═══ SOURCE EXTRACT ═══

Thursday, May 14, 2009

Links for Mid-May

Spring linkage ... with the dust whisked off.

Maybe everybody should start doing character teasers.

“There’s a shot where a little girl is in her room and the house goes by,” [Pixar] producer [Jonas Rivera] said of a seemingly simple reaction scene near the beginning of the film, in which a young girl is surprised by the flying house soaring past her bedroom. “She’s playing with her toys. She’s playing with her little plane. She gets up, and she looks [out the window] – under her bed is one of the new stars of ‘Toy Story 3’.”

(Rotten Tomatoes tabulates critics' reactions to Up. And the Nikster weighs in on the Cannes screening here.)

Amazingly, it isn't just J. Katzenberg who thinks that the future of cinema is 3-D. Other execs are getting in on the act:

"I really think we are at the tipping point where we'll have the ability to release a movie in 3-D only," said Disney Motion Pictures Group prexy Mark Zoradi.

═══

▶ QUESTIONS ON THE MATERIAL:
[a] Translate this sentence from the mid-May links post into Spanish: "Maybe everybody should start doing character teasers."
[b] Proceed with the mid-May links post, picking up after its final sentence.

═══ DATASET ═══

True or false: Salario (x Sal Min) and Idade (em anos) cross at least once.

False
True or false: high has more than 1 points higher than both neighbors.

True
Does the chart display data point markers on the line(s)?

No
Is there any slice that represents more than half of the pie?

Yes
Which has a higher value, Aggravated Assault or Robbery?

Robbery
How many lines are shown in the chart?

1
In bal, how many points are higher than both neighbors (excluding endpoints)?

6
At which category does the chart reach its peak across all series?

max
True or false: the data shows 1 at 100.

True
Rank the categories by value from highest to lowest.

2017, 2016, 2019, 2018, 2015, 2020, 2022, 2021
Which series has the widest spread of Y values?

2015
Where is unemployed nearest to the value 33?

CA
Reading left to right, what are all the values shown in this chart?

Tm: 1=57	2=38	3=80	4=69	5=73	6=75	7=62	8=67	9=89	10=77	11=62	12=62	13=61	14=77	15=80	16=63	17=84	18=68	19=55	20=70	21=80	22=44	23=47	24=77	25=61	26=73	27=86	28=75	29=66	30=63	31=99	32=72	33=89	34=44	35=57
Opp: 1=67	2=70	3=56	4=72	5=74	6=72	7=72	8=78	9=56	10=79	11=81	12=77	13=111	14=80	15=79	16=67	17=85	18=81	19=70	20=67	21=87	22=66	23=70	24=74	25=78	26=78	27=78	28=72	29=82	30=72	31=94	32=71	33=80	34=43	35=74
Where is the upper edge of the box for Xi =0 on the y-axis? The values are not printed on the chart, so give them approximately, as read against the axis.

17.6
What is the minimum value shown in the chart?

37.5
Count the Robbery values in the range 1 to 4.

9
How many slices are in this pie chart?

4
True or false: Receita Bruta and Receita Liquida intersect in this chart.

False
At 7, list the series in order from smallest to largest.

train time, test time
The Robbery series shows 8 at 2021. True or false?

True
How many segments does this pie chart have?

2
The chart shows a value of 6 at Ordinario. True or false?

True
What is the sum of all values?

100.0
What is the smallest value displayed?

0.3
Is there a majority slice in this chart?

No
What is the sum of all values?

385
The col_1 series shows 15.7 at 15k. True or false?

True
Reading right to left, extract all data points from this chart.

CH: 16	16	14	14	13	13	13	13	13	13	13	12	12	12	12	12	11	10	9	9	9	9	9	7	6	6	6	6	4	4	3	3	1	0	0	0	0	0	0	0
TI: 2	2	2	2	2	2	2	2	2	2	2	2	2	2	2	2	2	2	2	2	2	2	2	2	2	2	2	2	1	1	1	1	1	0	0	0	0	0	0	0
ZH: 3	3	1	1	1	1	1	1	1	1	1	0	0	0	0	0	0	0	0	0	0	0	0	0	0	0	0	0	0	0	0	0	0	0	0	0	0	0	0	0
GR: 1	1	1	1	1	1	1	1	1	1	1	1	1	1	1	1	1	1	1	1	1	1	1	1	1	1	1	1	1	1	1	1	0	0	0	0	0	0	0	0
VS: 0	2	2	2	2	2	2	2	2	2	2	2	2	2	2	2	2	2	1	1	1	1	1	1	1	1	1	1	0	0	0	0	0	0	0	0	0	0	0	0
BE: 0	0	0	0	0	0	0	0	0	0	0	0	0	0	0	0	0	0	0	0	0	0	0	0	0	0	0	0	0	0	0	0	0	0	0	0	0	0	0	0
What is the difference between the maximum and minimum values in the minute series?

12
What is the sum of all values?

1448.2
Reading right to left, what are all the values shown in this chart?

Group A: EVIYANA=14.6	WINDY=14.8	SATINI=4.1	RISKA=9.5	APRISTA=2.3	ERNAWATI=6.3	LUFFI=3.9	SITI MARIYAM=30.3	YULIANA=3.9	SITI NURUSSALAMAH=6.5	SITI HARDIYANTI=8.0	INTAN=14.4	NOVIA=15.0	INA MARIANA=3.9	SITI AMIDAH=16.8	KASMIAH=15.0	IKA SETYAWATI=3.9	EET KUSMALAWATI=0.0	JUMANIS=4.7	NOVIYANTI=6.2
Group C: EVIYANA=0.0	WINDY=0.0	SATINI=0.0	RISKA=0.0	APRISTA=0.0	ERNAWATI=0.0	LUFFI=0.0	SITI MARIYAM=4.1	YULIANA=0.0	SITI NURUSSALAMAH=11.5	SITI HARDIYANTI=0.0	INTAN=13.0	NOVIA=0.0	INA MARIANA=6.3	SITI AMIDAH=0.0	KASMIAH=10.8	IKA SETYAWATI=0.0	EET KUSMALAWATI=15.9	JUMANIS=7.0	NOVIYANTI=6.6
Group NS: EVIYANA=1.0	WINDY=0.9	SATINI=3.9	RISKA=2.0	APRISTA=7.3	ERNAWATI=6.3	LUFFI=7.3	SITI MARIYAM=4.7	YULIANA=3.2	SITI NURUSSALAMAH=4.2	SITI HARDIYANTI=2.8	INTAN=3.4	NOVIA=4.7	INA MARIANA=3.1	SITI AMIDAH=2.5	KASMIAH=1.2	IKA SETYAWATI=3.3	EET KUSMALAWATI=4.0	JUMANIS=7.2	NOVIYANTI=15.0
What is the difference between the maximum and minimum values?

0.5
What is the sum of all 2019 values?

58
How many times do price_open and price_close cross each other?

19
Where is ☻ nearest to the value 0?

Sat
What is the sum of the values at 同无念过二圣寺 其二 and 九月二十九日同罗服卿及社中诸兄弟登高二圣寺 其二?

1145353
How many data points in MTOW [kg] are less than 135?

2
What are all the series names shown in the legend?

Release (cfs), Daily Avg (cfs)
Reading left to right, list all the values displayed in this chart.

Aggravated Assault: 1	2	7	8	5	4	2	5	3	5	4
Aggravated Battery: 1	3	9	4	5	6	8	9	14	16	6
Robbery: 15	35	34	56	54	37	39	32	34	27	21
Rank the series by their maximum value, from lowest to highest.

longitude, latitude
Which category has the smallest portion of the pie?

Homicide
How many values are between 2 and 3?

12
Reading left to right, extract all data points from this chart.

═══

▶ EXPECTED RESULTS:
[a] Quizás todo el mundo debería empezar a hacer adelantos de personajes.

[b]
I really don't have an opinion about whether, in the next year or three, my eyeballs will be seeing all 3-D all the time. I haven't given it a hell of a lot of thought, actually.

Wade Sampson presents a history of The Firehouse Five Plus Deux.

“The band never, repeat, never rehearsed! We never played any of our repertoire twice the same way. I insisted on a simple beat—tuba and bass drum on 1st and 3rd—snare, banjo and piano left hand accenting 2nd and 4th beats. Most of our work was for big dances playing jazz, waltzes, rumbas—you name it! Crazy textures, slide whistle, soprano sax duets, ‘duck call’ choruses, and harmonica solos. For concerts we upped the tempos. I guess you could call it all SIMPLICITY! Let ‘em hear the tune.” -- Ward Kimball

Ashton Kutcher takes time away from tweeting to jump into 'toonland:

Ashton Kutcher's Katalyst shingle is looking to turn the animated Web series "Blah Girls" into a TV property -- and has found an unusual launching pad for the show.

"Blah Girls" will debut on TV as a series of one-minute interstitials on the entertainment newsmag strip "The Insider" starting today ...

Moving further down the food chain, Complex.com interviews the Madtwinz (independent animators Mark and Mike Davis) about animation and comic book creation:

... Our career just naturally evolved into for us. We were always bouncing stories and characters back and forth to each other, since we were both in the womb.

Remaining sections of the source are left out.